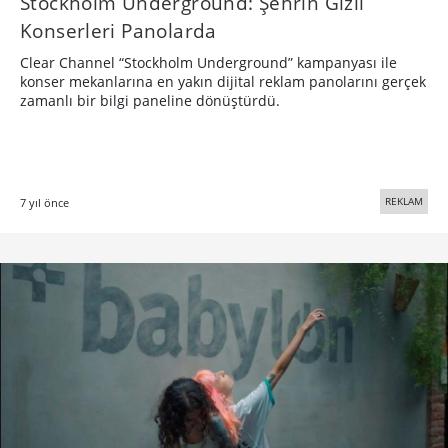
Stockholm Underground: Şehrin Gizli
Konserleri Panolarda
Clear Channel “Stockholm Underground” kampanyası ile
konser mekanlarına en yakın dijital reklam panolarını gerçek
zamanlı bir bilgi paneline dönüştürdü.
REKLAM
7 yıl önce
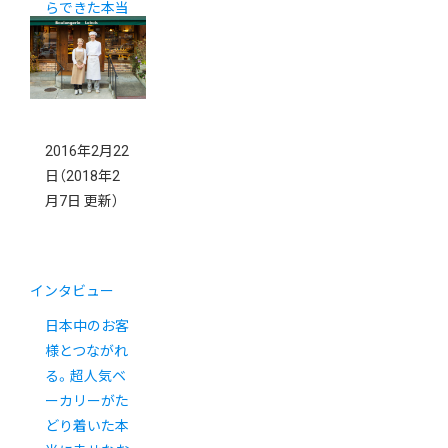
らできた本当
にやりたかっ
たこと
2016年2月22
日
（2018年2
月7日 更新）
インタビュー
日本中のお客
様とつながれ
る。超人気ベ
ーカリーがた
どり着いた本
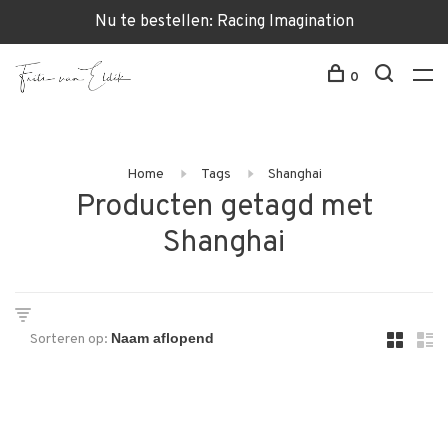
Nu te bestellen: Racing Imagination
0
Home
Tags
Shanghai
Producten getagd met
Shanghai
Sorteren op:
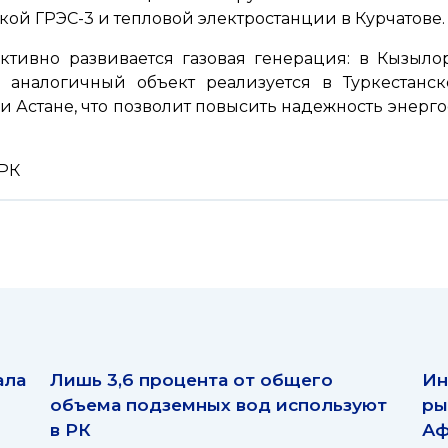
кой ГРЭС-3 и тепловой электростанции в Курчатове.
ктивно развивается газовая генерация: в Кызыло
, аналогичный объект реализуется в Туркестанс
и Астане, что позволит повысить надежность энерг
 РК
ала
Лишь 3,6 процента от общего
Ин
объема подземных вод используют
ры
в РК
Аф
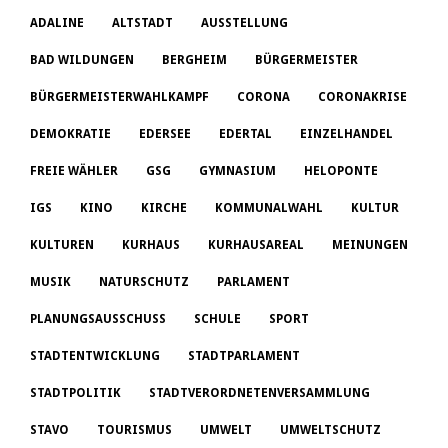
ADALINE
ALTSTADT
AUSSTELLUNG
BAD WILDUNGEN
BERGHEIM
BÜRGERMEISTER
BÜRGERMEISTERWAHLKAMPF
CORONA
CORONAKRISE
DEMOKRATIE
EDERSEE
EDERTAL
EINZELHANDEL
FREIE WÄHLER
GSG
GYMNASIUM
HELOPONTE
IGS
KINO
KIRCHE
KOMMUNALWAHL
KULTUR
KULTUREN
KURHAUS
KURHAUSAREAL
MEINUNGEN
MUSIK
NATURSCHUTZ
PARLAMENT
PLANUNGSAUSSCHUSS
SCHULE
SPORT
STADTENTWICKLUNG
STADTPARLAMENT
STADTPOLITIK
STADTVERORDNETENVERSAMMLUNG
STAVO
TOURISMUS
UMWELT
UMWELTSCHUTZ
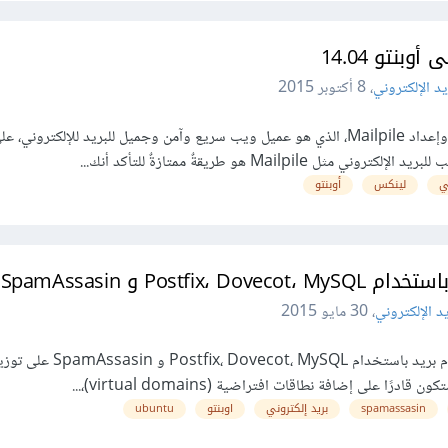
يد الإلكتروني
،
8 أكتوبر 2015
سنرى في هذا الدرس كيفية تثبيت وإعداد Mailpile، الذي هو عميل ويب سريع وآمن وجميل للبريد للإلكتروني
ي
لينكس
أوبنتو
Postfi و SpamAssasin
يد الإلكتروني
،
30 مايو 2015
سنقوم في هذا الدرس بإعداد خادوم بريد باستخدام Postfix، Dovecot، MySQL و n
spamassasin
بريد إلكتروني
اوبنتو
ubuntu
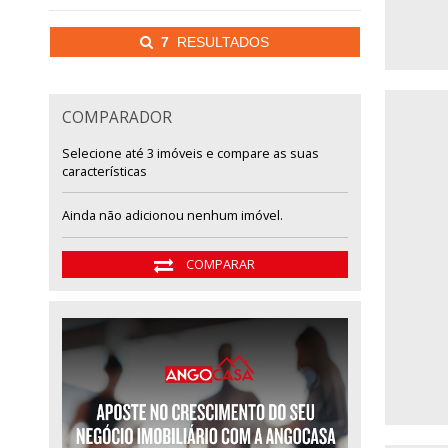
7
RESULTADOS
COMPARADOR
Selecione até 3 imóveis e compare as suas
características
Ainda não adicionou nenhum imóvel.
COMPARAR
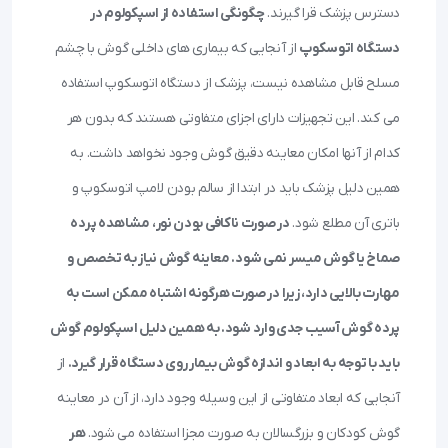
دسترس پزشک قرا گیرند.
چگونگی استفاده از اسپکولوم در
دستگاه اتوسکوپ
از آنجایی که بیماری های داخلی گوش با چشم
مسلح قابل مشاهده نیست، پزشک از دستگاه اتوسکوپ استفاده
می کند. این تجهیزات دارای اجزای متفاوتی هستند که بدون هر
کدام از آنها امکان معاینه دقیق گوش وجود نخواهد داشت. به
همین دلیل پزشک باید در ابتدا از سالم بودن لامپ اتوسکوپ و
باتری آن مطلع شود.
در صورت ناکافی بودن نور، مشاهده پرده
صماخ یا گوش میسر نمی شود. معاینه گوش نیاز به تخصص و
مهارت بالایی دارد، زیرا در صورت هرگونه اشتباه ممکن است به
پرده گوش آسیب جدی وارد شود. به همین دلیل اسپکولوم گوش
باید با توجه به ابعاد و اندازه گوش بیمار روی دستگاه قرار گیرد.
از
آنجایی که ابعاد متفاوتی از این وسیله وجود دارد، از آن در معاینه
گوش کودکان و بزرگسالان به صورت مجزا استفاده می شود.
هر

=-=-=

- **HOW TO COMPLETE THIS TASK**: Lines of the listing above that contain the word "الدرس" must all be copied.

- **WRITTEN SOLUTION**:
سنرى في هذا الدرس كيفية تثبيت وإعداد Mailpile، الذي هو عميل ويب سريع وآمن وجميل للبريد للإلكتروني
سنقوم في هذا الدرس بإعداد خادوم بريد باستخدام Postfix، Dovecot، MySQL و n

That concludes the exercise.